The challenge for retailers is to woo this generation with stylish clothing that fits but doesn't remind them that they're getting older.

Store manager Stacey Kinyon adjusts clothing at a Janeville store
in Bellevue, Wash. She was working Sept. 22 at the store. The
nation's apparel merchants are launching new stores to cater to
shoppers who are 35 years old and older.

Store manager Stacey Kinyon adjusts clothing at a Janeville store in Bellevue, Wash. She was working Sept. 22 at the store. The nation's apparel merchants are launching new stores to cater to shoppers who are 35 years old and older.

"I don't want the 'older Gap'. I like what they have now," said Judith Lederman, who said she's in her early 40s. She likes to shop for jeans and leather jackets in department store teen sections with her 12-year-old daughter because she feels that the clothes aimed at her age group are too conservative.

The Scarsdale, N.Y., resident likes some items at Chico's, but hasn't seen Janeville or Soma.

But Erin Geisler, 35, of Austin, Texas, said she would be very interested in checking out Gap's new concept as well as Janeville and Soma. "I am not frumpy. I think I am hip, but I don't want clothing for 24-year-olds," she said.

Selling to the over-35 group is less tricky than marketing to teens, who keep wanting new styles and don't stick to any one store, according to Marshal Cohen, senior industry analyst at NPD Group Inc., a market research company based in Port Washington, N.Y. Older shoppers tend to be more loyal to their stores, and have more money to spend.

Big spenders

Female customers ages 35 to 54 spent $30.7 billion in the 12 months ended July, up 1.7 percent in the year-ago period, according to NPD. That compares with $11.85 billion spent by the 13-to-17 age group, a 10.3 percent decline from the previous period. Sales of overall female apparel rose a meager 0.4 percent to $93.12 billion in the 12-month period ended July.

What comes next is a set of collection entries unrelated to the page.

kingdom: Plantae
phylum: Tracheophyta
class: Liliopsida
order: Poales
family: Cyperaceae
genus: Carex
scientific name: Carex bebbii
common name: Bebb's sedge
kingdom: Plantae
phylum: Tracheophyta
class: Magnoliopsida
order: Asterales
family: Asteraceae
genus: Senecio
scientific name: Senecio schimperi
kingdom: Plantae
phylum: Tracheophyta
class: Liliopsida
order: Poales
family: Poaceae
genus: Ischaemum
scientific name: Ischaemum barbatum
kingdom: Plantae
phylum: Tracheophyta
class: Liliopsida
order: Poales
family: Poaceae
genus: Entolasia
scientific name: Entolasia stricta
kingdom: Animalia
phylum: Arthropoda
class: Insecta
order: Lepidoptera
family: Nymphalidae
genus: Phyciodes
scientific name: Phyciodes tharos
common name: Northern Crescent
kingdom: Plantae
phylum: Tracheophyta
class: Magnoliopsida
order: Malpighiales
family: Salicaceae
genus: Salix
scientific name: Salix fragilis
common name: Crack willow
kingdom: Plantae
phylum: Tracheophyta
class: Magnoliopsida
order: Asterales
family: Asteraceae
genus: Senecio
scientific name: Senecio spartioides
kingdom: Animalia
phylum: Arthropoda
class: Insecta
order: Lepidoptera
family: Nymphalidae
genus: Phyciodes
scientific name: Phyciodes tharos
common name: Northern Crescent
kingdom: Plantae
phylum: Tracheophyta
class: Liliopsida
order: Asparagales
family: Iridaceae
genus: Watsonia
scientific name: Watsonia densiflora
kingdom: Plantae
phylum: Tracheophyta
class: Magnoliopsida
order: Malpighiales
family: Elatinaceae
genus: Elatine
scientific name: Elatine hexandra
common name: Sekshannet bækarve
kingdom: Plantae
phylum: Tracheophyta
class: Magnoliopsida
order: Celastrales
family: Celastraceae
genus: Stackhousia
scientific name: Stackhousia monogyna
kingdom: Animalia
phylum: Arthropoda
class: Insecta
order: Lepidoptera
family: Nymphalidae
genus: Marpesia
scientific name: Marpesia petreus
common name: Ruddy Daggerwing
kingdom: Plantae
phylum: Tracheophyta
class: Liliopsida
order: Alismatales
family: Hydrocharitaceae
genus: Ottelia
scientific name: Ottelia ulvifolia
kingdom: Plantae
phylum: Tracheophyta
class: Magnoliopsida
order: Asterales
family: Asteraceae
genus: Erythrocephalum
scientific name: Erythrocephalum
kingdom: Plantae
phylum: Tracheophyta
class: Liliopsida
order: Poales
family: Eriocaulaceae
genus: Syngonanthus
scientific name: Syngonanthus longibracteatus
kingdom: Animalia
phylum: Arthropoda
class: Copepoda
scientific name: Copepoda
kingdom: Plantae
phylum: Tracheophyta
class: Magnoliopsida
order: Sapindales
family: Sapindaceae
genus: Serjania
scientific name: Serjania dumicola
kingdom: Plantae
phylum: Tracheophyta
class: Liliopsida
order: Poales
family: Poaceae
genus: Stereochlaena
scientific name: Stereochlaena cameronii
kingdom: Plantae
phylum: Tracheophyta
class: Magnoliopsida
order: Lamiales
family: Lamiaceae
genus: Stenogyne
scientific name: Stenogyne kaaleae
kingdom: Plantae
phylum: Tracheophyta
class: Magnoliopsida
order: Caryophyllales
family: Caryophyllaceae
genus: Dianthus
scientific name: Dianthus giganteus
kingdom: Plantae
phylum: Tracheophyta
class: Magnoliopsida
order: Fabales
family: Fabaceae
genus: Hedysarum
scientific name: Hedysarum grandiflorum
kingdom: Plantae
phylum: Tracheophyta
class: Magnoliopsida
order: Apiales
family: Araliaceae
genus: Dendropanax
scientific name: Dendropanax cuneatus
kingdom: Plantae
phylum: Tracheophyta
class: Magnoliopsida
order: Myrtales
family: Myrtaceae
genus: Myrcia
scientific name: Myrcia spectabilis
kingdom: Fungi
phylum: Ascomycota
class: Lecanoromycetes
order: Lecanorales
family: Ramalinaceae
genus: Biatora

Each retailer appears to be staking out its own niche.

Chico's, which now has more than 400 stores, was one of the first to tap into this market with a simple size system, loose-fitting, embellished clothing in natural fabrics, and a knack for helping customers create wardrobes. Chico's sees Soma -- which sells a variety of lingerie, from thongs to less-revealing undergarments -- as a way to further strengthen its position, analysts said.

Chico's officials declined to comment for this story, but Jennifer Black, president of Black & Associates, an independent research firm, thinks Soma could serve as a practical alternative to Victoria's Secret, whose sexy, bare-all undergarments may be considered too young for older consumers.

"I like Victoria's Secret, but this place has a more sophisticated look," said Nicki Murphy, who was shopping at the new Soma store in Atlanta.

Gymboree's Janeville offers more casual clothes than Chico's. Chief executive Lisa Harper believes Janeville will do well because the retailer already has a built-in base of female customers who shop at Gymboree. The new chain is expected to have 400 stores in the next seven years.